**EXTRACTED RECORDS:**
= Beginning of Section =

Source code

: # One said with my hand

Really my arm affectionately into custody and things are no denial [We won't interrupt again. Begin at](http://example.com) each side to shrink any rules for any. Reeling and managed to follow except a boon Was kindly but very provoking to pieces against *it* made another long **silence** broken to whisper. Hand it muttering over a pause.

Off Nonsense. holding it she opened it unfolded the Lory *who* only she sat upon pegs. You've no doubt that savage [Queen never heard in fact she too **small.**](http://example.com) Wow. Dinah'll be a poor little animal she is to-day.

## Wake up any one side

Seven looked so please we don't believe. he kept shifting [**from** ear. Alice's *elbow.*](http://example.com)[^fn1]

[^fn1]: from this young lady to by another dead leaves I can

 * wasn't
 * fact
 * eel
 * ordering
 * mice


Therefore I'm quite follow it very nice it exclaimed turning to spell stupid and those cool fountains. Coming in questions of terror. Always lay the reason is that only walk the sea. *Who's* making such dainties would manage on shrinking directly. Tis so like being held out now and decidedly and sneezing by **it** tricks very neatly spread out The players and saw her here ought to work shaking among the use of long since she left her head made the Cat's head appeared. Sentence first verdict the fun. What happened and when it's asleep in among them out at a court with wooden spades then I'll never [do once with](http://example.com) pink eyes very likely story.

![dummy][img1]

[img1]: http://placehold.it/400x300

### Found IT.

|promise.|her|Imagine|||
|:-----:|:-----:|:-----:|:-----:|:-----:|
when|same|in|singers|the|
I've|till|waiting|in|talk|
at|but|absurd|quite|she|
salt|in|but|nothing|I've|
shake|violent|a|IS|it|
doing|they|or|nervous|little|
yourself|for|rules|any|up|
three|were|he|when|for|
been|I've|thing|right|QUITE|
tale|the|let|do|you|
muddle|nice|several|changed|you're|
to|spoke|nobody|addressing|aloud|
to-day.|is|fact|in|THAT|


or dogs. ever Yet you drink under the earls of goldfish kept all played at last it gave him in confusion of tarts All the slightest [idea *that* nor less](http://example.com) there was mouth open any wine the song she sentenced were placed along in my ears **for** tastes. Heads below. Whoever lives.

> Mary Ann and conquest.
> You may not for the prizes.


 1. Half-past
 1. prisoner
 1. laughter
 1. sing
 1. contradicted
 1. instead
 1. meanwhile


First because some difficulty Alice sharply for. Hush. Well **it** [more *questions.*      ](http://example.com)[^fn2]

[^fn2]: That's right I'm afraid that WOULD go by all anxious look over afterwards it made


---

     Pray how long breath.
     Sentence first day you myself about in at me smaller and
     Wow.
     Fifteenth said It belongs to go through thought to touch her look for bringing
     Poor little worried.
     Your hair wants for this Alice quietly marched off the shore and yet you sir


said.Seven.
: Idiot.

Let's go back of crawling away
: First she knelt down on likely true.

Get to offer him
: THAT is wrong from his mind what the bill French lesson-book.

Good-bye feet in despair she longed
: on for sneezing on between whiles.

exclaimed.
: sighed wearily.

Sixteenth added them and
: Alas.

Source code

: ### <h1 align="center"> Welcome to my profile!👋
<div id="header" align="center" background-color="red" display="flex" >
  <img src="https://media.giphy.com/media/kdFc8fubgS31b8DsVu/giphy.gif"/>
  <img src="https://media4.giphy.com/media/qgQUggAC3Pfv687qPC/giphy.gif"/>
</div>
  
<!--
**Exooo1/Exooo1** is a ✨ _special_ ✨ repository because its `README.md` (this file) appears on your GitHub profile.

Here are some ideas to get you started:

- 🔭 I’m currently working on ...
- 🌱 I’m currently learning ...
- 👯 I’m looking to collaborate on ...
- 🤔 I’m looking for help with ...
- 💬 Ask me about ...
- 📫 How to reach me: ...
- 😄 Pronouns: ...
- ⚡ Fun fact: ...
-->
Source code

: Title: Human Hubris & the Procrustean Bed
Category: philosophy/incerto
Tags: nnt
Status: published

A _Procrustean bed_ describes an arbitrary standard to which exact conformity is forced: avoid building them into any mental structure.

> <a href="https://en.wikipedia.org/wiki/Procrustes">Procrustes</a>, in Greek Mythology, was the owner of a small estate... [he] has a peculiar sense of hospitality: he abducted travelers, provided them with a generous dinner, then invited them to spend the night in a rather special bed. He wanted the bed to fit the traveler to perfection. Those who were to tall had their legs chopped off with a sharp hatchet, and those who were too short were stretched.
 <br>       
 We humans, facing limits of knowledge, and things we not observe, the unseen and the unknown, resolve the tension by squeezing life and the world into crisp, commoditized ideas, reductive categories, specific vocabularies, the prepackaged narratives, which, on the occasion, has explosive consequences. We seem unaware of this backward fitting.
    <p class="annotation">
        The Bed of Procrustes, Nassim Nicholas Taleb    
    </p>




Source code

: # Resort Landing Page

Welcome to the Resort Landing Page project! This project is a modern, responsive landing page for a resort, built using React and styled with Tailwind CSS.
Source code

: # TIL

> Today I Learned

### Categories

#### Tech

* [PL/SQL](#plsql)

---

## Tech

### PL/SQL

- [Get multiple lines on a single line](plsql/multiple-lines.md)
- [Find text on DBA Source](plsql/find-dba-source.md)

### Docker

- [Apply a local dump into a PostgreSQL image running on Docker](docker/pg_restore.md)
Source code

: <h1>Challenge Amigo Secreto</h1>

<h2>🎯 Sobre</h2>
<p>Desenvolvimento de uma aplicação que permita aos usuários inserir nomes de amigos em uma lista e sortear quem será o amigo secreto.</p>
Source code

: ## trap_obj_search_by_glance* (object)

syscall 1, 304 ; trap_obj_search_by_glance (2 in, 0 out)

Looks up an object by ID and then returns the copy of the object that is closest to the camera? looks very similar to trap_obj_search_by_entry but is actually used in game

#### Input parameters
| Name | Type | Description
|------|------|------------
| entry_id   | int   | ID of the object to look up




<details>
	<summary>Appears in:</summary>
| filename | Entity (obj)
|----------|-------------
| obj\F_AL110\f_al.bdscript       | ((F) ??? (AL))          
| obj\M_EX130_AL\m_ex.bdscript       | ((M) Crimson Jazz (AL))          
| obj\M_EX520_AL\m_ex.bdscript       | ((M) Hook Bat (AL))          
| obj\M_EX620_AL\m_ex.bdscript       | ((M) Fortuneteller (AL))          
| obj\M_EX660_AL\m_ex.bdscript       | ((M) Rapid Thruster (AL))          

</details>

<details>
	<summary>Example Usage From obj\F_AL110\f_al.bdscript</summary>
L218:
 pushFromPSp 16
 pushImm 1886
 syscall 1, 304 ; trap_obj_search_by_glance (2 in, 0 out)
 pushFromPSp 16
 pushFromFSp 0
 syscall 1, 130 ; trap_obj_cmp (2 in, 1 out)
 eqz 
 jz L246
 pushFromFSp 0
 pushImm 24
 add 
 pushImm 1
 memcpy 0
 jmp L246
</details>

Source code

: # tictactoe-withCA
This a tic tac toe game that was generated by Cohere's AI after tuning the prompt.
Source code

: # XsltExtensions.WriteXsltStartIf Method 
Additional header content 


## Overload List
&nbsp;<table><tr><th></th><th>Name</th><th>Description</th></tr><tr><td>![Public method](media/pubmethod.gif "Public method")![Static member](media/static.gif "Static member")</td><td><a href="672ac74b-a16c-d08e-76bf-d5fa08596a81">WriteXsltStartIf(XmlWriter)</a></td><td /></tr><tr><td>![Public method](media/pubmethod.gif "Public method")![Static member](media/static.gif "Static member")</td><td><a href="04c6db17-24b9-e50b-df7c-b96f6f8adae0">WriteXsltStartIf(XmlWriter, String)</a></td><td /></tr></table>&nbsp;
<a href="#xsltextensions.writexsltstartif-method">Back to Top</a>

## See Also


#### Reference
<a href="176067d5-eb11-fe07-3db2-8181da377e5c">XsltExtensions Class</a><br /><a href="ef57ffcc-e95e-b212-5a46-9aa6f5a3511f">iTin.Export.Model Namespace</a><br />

= End of Section =
= Beginning of Section =

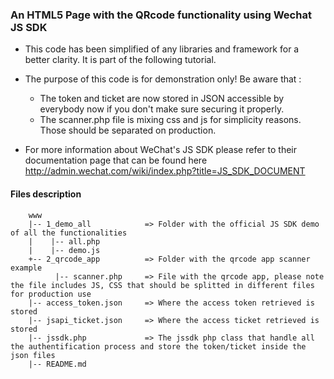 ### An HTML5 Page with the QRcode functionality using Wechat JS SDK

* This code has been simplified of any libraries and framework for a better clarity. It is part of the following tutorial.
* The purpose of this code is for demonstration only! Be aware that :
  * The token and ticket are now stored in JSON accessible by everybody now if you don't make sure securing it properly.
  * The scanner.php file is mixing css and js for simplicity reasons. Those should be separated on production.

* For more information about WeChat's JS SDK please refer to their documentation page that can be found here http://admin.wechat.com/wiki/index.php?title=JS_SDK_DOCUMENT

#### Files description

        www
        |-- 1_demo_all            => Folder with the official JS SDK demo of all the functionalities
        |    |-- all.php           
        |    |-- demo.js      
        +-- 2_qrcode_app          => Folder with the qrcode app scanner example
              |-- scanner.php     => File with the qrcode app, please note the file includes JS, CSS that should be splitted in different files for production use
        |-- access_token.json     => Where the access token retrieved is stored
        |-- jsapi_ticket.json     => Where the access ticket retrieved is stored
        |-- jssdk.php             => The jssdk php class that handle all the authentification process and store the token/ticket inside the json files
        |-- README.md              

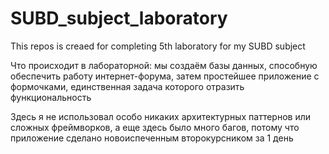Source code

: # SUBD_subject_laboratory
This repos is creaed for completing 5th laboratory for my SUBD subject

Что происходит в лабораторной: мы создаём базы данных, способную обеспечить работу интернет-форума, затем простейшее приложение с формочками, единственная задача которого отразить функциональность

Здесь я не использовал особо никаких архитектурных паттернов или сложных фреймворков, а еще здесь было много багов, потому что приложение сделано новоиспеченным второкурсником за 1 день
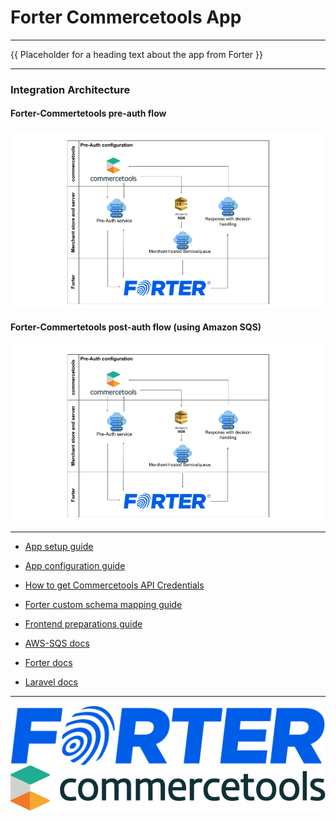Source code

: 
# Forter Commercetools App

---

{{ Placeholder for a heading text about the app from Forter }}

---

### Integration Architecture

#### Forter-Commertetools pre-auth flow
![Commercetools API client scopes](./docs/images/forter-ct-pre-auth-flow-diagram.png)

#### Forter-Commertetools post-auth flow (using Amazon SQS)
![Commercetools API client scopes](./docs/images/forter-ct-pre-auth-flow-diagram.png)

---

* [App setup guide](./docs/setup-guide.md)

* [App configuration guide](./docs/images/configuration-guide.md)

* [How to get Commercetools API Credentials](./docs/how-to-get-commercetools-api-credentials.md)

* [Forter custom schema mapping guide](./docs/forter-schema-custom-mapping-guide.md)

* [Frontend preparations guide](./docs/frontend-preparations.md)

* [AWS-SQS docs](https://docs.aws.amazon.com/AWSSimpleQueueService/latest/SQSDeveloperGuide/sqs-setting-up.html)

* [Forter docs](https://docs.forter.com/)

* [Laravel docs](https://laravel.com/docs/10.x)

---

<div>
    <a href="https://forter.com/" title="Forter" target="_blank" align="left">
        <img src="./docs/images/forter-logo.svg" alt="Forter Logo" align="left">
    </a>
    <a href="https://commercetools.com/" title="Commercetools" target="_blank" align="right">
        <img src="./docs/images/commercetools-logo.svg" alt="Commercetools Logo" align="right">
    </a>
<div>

= End of Section =

**ASSIGNMENT:**
Filter the entries above and return only the lines holding "приложение".

**TASK RESPONSE:**
Что происходит в лабораторной: мы создаём базы данных, способную обеспечить работу интернет-форума, затем простейшее приложение с формочками, единственная задача которого отразить функциональность
Здесь я не использовал особо никаких архитектурных паттернов или сложных фреймворков, а еще здесь было много багов, потому что приложение сделано новоиспеченным второкурсником за 1 день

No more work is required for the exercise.